As part of our efforts to better understand the complexity associated with time-dependent probabilistic inference, we are studying Bayesian filtering, which can be considered a generalization of Kalman filtering. The latter requires that the relationship between the measurement and the target state be linear, and that the measurement error be Gaussian, while the former relaxes both assumptions. The most general formulation of Bayesian filtering requires the definition of a likelihood function that represents the probability of sensor observation Y at time K, which in general depends on all the previous states. The complexity of this formulation has been recognized to be prohibitive. Therefore, a Markov condition is customarily assumed, which simplifies the problem and permits the evaluation of the posterior probability using efficient recursive methods. Bayesian filtering assumes that observations of continuous variables are made at finite, discrete intervals, but that the state space might be continuous. We can achieve further efficiency if we assume that both the observations and the state spaces are finite and discrete.
The model resulting from these assumptions is commonly known as the Hidden Markov Model (HMM), which we believe fits very well the challenge problem under study. Therefore, instead of requiring iterative numerical algorithms to evaluate the posterior probability of a target's trajectory, we could use dynamic programming algorithms, which require a quadratic number of operations.
Once the Bayesian network has produced a clear, though still probabilistic picture of the states of the entities, we give this information to the agents. The simulated agents embody their real-world entities and serve as a focus for the computations and negotiation. The agents then engage in a negotiation protocol in order to solve the problem of which agent(s) gets assigned to which target. Once the protocol stabilizes and the resource allocation problem is solved, the agents are ready to take action. These actions are taken in the real world and their results are fed back as input to the Bayesian network, starting again the same loop.

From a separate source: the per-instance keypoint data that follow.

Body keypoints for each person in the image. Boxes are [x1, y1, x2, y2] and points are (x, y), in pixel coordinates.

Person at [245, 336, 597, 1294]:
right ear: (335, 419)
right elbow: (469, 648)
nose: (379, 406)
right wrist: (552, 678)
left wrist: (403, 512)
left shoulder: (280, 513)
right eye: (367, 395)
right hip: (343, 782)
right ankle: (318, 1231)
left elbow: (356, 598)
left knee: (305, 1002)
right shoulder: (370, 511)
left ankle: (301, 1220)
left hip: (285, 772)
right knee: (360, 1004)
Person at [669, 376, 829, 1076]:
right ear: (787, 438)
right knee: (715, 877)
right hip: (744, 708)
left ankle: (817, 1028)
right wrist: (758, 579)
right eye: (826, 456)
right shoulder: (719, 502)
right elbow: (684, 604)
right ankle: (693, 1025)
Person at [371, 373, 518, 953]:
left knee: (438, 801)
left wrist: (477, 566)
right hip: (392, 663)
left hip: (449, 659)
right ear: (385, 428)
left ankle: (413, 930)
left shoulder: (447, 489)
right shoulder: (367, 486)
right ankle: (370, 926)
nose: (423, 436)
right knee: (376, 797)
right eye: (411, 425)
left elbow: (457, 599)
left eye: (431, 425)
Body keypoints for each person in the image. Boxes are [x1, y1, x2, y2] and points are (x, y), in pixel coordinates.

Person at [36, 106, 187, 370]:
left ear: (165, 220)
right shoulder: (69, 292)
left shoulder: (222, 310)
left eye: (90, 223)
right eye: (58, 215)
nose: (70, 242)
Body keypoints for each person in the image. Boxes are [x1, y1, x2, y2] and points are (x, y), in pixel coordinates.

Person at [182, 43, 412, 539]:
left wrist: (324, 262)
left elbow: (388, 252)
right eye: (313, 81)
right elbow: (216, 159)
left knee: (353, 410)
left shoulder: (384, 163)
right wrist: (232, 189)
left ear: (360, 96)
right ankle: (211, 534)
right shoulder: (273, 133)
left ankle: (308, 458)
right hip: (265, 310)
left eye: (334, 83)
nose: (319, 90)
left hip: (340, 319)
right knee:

For example, In the sensor allocation problem each node is represented by an agent. These "sensor agents" are responsible for the creation of "target agents" which are, in turn, responsible for tracking the target using the Bayes network techniques described above. The target agents also engage in a bidding protocol with the sensor agents in order to obtain data from them. The application of this protocol results in sensors only scanning areas where the likelihood of finding or tracking a known target is high. This conserves resources while maximizing the accuracy of our predictions.

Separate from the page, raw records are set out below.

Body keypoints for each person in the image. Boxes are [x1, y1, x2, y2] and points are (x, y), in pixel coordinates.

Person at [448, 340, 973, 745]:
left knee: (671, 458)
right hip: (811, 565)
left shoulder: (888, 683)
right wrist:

Specifically, we have run simulations which show that in the sensor allocation domain our bidding protocol will always find the optimal allocation, given enough time and communications bandwidth. We have also characterized how much time and communications bandwidth we will in different scenarios.
We are also pursuing further developments of Bayesian network and intelligent agent methodologies to support dynamic goal reassessment, anytime evaluation of reliability and value of information, agent-encapsulated Bayesian models, local and metalevel agent modeling, hierarchy of collaborating intelligent agents, and intelligent routing to reconfigure interagent information flow.